What to work on: Your answer must be a single number: the count of lines in the entries below that hold "down".

Information given:
►

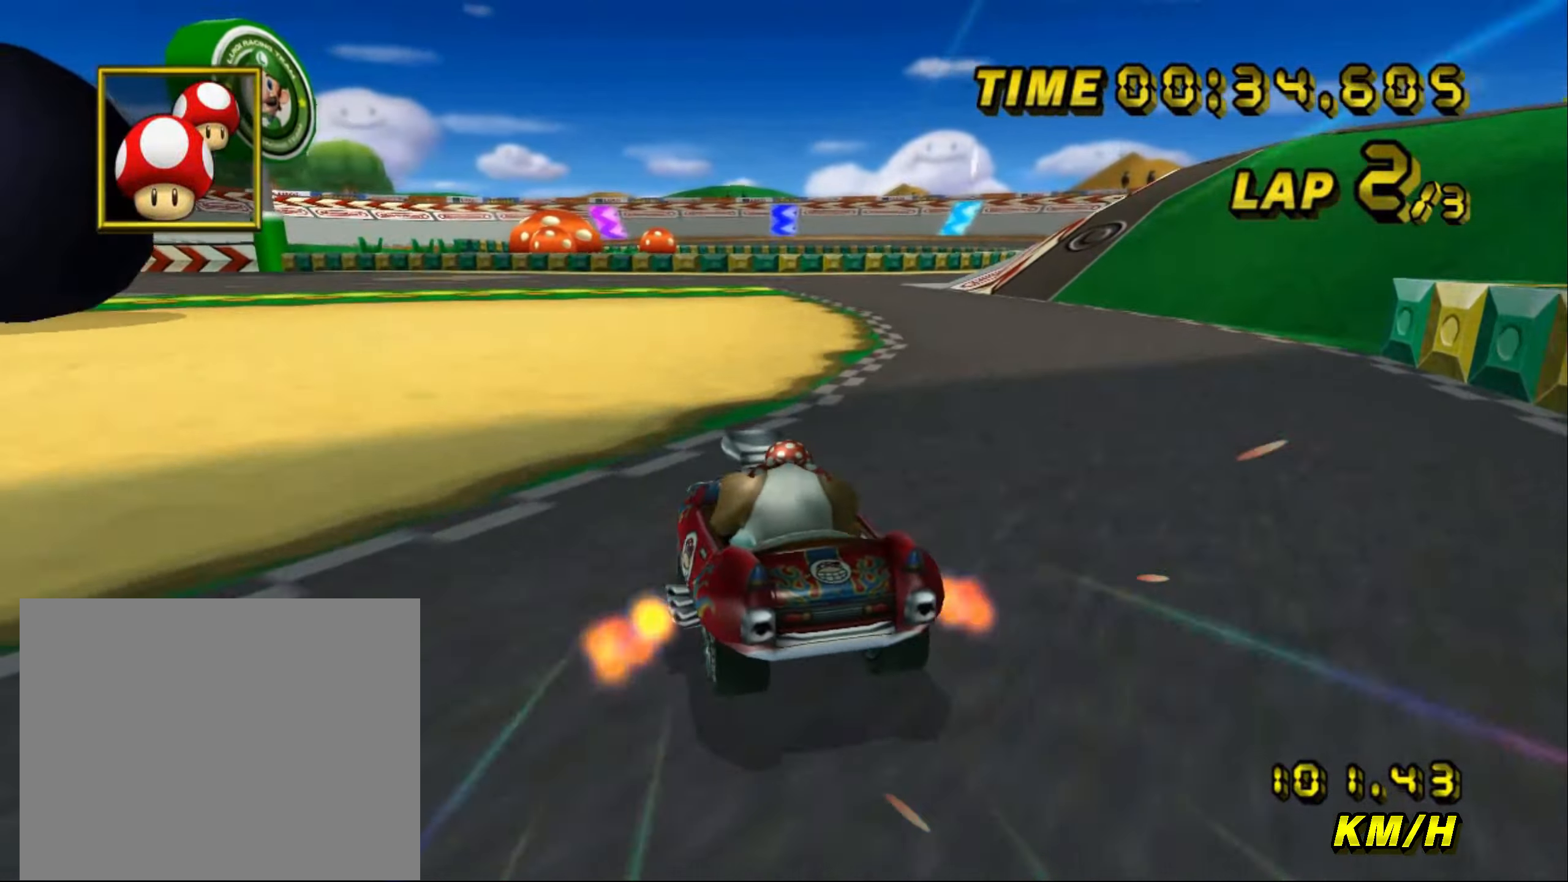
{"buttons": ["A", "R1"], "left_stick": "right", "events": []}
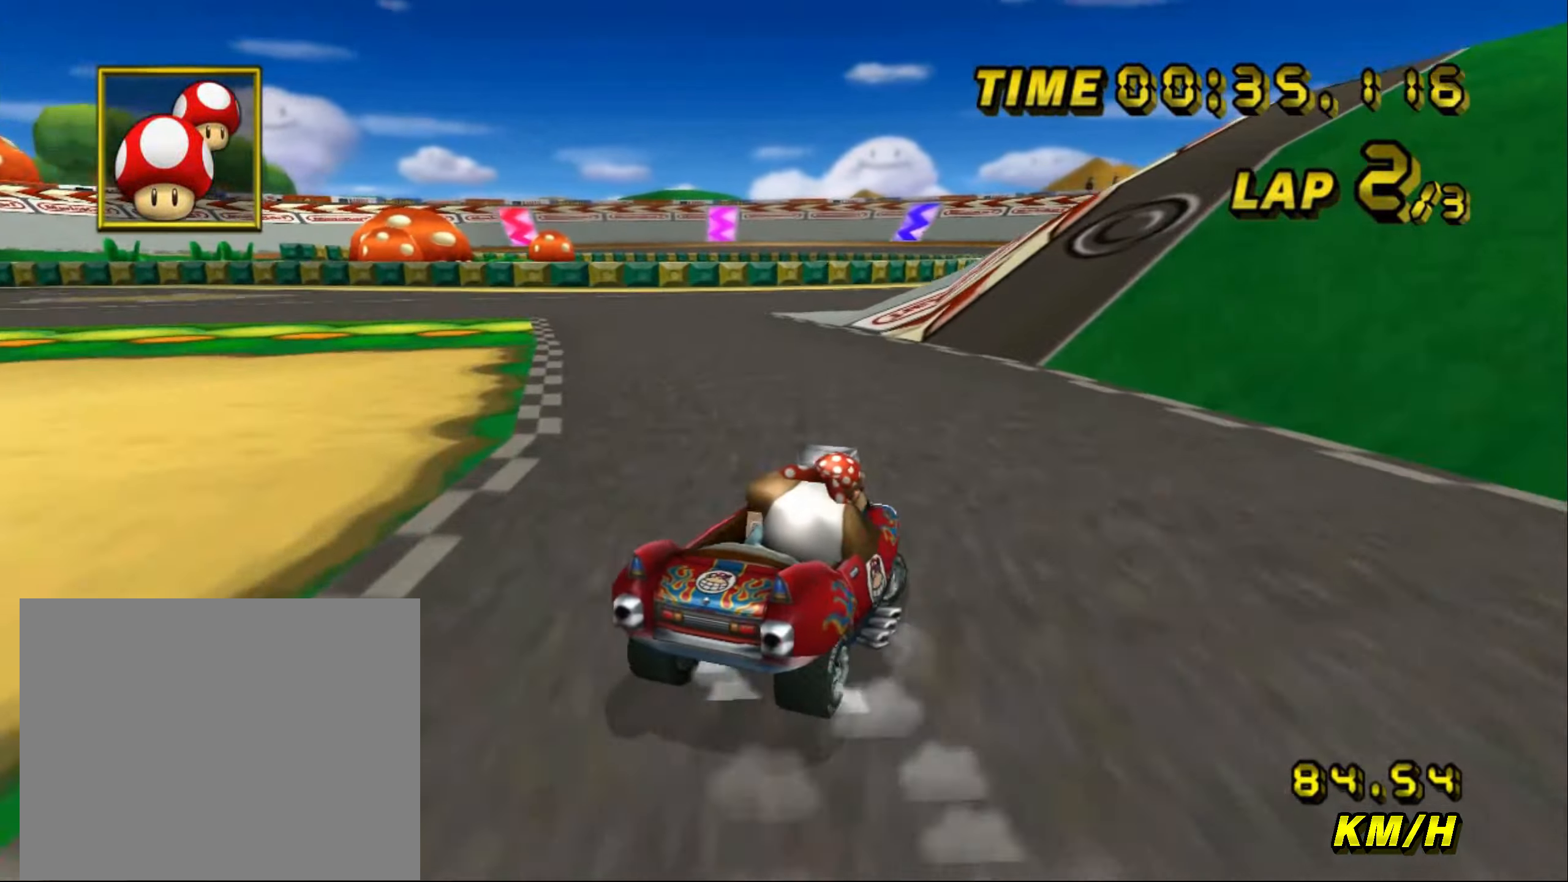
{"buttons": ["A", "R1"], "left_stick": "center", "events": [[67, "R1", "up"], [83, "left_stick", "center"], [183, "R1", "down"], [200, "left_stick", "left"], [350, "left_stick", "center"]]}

◄
►

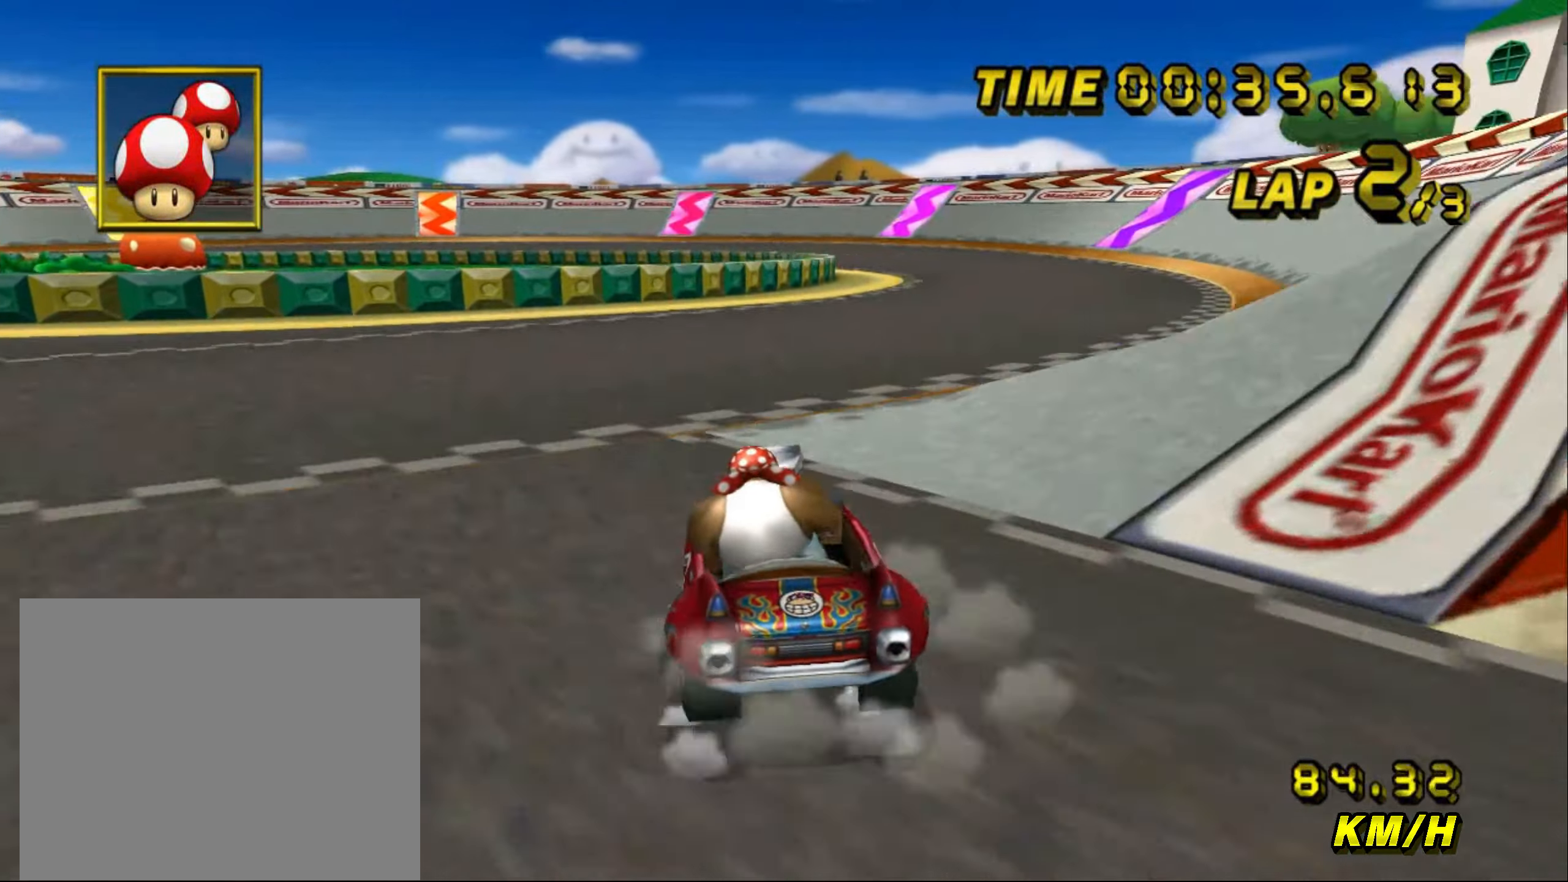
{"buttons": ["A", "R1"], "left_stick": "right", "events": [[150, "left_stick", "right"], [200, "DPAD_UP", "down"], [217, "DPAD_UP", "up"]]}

◄
►

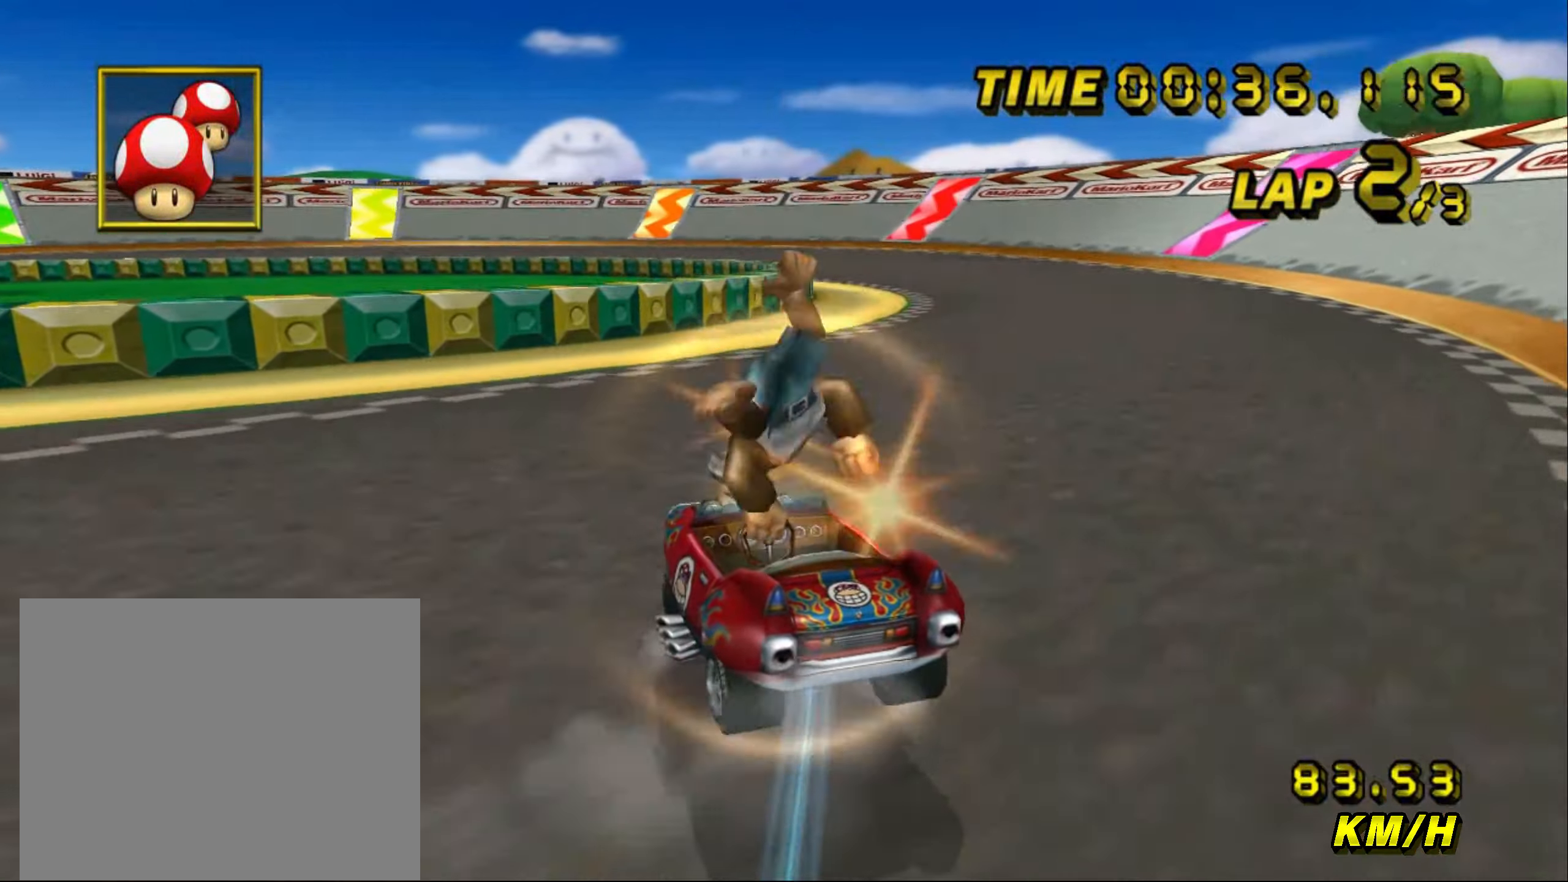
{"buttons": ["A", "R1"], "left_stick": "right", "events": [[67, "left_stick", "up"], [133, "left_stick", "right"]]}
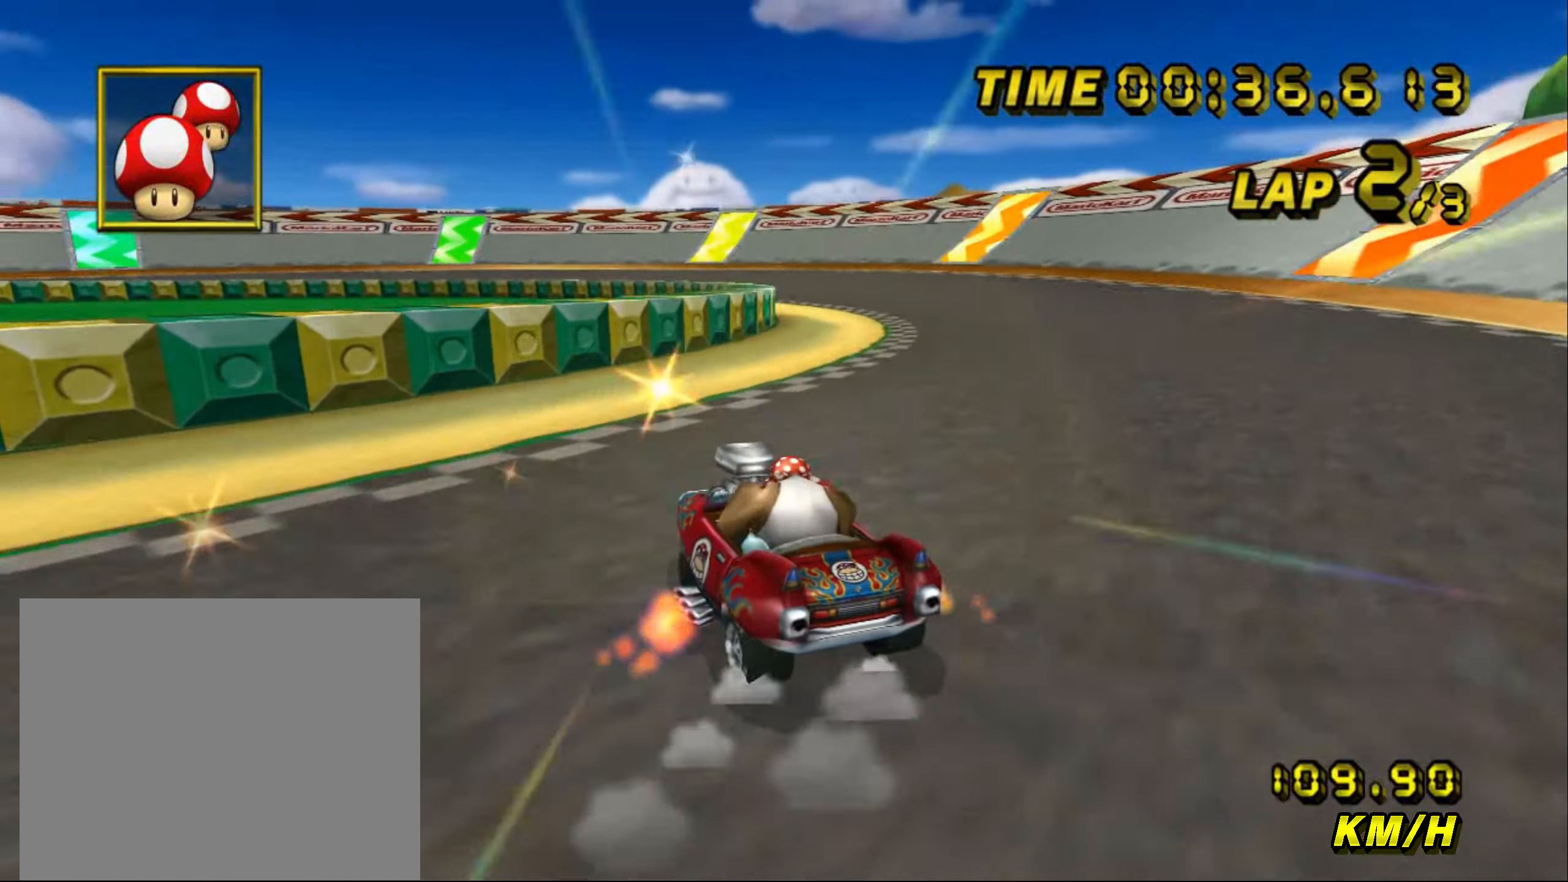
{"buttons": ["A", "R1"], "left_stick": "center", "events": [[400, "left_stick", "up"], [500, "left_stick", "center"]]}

◄

Response area: 2